I heard a Garbage song on the radio recently and kinda went "hmm, now that's a great singles band who doesn't get enough credit for their albums" and started putting this playlist together. 

Garbage album cuts (Spotify playlist):

1. Fix Me Now
2. Supervixen
3. As Heaven Is Wide
4. Not My Idea
5. Temptation Waits
6. Hammering In My Head
7. Wicked Ways
8. Dumb
9. Cup Of Coffee
10. Parade
11. It's All Over But The Crying
12. Bad Boyfriend
13. I Hate Love
14. Not Your Kind Of People
15. Blackout
16. Even Though Our Love Is Doomed
17. The Creeps
18. Godhead

Tracks 1, 2, 3 and 4 from Garbage (1995)
Tracks 5, 6, 7 and 8 from Version 2.0 (1998)
Tracks 9 and 10 from Beautiful Garbage (2001)
Tracks 11 and 12 from Bleed Like Me (2005)
Tracks 13 and 14 from Not Your Kind Of People (2012)
Tracks 15 and 16 from Strange Little Birds (2016)
Tracks 17 and 18 from No Gods No Masters (2021)

Garbage's first album was one of those records that took some time to take off, with each of the first four singles bigger than the one before it.
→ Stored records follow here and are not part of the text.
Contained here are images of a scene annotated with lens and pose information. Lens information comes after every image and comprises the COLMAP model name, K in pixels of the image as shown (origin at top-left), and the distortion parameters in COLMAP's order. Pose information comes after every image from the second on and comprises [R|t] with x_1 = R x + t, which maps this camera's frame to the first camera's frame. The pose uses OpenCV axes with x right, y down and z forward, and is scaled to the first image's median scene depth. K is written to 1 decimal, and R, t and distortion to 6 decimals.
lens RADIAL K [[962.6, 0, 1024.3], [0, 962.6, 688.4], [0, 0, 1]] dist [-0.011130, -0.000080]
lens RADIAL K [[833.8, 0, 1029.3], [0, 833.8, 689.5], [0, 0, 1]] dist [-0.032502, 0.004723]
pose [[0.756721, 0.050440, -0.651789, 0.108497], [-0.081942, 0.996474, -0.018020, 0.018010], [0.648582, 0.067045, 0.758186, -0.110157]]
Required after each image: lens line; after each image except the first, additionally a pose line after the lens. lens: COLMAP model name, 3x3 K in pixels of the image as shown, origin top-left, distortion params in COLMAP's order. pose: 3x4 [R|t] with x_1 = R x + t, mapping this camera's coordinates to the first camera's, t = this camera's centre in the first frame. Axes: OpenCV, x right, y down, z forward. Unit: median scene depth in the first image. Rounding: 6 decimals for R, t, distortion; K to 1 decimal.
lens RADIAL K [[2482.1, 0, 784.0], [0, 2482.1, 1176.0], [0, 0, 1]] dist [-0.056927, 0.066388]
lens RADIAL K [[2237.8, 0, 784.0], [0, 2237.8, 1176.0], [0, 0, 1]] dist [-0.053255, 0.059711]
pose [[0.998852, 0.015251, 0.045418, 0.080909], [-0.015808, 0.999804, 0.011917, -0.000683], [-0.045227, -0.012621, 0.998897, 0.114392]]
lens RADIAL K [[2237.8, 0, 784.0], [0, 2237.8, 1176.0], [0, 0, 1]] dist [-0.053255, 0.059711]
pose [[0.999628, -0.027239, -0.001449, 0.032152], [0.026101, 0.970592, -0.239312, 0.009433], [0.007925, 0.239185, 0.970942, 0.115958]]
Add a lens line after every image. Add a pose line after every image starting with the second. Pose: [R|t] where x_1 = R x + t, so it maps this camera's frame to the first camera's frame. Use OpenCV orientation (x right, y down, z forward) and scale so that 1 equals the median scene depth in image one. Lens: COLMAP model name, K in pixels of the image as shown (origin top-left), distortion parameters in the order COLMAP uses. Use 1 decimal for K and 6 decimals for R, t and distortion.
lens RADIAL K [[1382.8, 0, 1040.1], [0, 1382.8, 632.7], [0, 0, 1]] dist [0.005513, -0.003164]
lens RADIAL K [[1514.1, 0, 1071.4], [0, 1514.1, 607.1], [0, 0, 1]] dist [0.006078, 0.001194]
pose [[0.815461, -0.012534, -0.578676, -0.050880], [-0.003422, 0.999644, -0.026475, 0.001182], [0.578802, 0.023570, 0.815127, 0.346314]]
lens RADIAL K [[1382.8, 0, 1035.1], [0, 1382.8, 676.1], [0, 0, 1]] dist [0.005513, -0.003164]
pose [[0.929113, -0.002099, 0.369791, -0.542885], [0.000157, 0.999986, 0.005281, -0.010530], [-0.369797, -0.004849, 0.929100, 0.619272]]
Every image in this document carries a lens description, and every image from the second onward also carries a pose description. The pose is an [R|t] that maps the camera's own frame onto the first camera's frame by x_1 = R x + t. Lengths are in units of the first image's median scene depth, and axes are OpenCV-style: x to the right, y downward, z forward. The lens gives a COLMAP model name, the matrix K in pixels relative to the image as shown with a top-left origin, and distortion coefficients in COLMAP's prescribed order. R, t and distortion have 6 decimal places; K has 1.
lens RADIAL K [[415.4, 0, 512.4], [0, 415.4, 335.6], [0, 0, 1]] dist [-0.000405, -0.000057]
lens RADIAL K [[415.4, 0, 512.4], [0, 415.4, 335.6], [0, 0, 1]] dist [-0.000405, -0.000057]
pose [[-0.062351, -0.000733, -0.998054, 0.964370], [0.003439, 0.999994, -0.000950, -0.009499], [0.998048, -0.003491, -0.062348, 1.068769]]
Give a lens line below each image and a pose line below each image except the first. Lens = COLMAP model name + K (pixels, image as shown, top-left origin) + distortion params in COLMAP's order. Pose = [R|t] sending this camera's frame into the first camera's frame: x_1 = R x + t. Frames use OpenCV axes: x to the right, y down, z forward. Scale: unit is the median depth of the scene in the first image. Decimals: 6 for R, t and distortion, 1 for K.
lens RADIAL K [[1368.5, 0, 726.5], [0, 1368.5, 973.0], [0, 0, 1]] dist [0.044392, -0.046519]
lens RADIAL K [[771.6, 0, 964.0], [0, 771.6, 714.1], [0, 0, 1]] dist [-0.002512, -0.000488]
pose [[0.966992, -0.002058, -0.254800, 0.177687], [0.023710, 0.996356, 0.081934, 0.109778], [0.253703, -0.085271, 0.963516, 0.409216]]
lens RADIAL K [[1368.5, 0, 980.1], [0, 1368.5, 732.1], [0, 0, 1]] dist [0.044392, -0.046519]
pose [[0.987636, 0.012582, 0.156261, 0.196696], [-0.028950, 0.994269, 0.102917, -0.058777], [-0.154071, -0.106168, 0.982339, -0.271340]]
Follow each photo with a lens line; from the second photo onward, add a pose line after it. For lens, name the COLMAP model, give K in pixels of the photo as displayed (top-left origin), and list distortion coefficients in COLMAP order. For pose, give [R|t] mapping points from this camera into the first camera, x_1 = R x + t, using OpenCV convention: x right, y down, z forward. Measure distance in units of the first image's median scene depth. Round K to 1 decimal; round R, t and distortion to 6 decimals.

But if I recall correctly, my brother bought Garbage the week it was released or soon after, we'd seen "Vow" on 120 Minutes and there was a fair amount of early magazine coverage of the band based on Nevermind producer Butch Vig starting a new band. So we were kind of early to get into Garbage and that album was really part of our summer '95 soundtrack alongside the Foo Fighters debut and the first Mike Watt solo album. And I was skeptical they could do it again, but Version 2.0 was another record that just kept spinning off hits. I haven't paid as much attention to their later records, but really enjoyed what I heard while putting together this playlist. 

I feel like there was a little suspicion of Garbage because it was these established producers going out and finding a glamorous frontwoman and making this big, gleaming, expensive-sounding debut album. But really I think they were kind of the best case scenario for alternative rock becoming more careerist and professional in the mid-'90s. Yes, the tortured weirdos who'd broken through in the early '90s were getting pushed off the radio, but Garbage had a more interesting and individual perspective, than, I dunno, Live or Everclear. Really the way they were ahead of the curve in marrying industrial and trip hop sounds to alt-rock and their stuff has held up really well.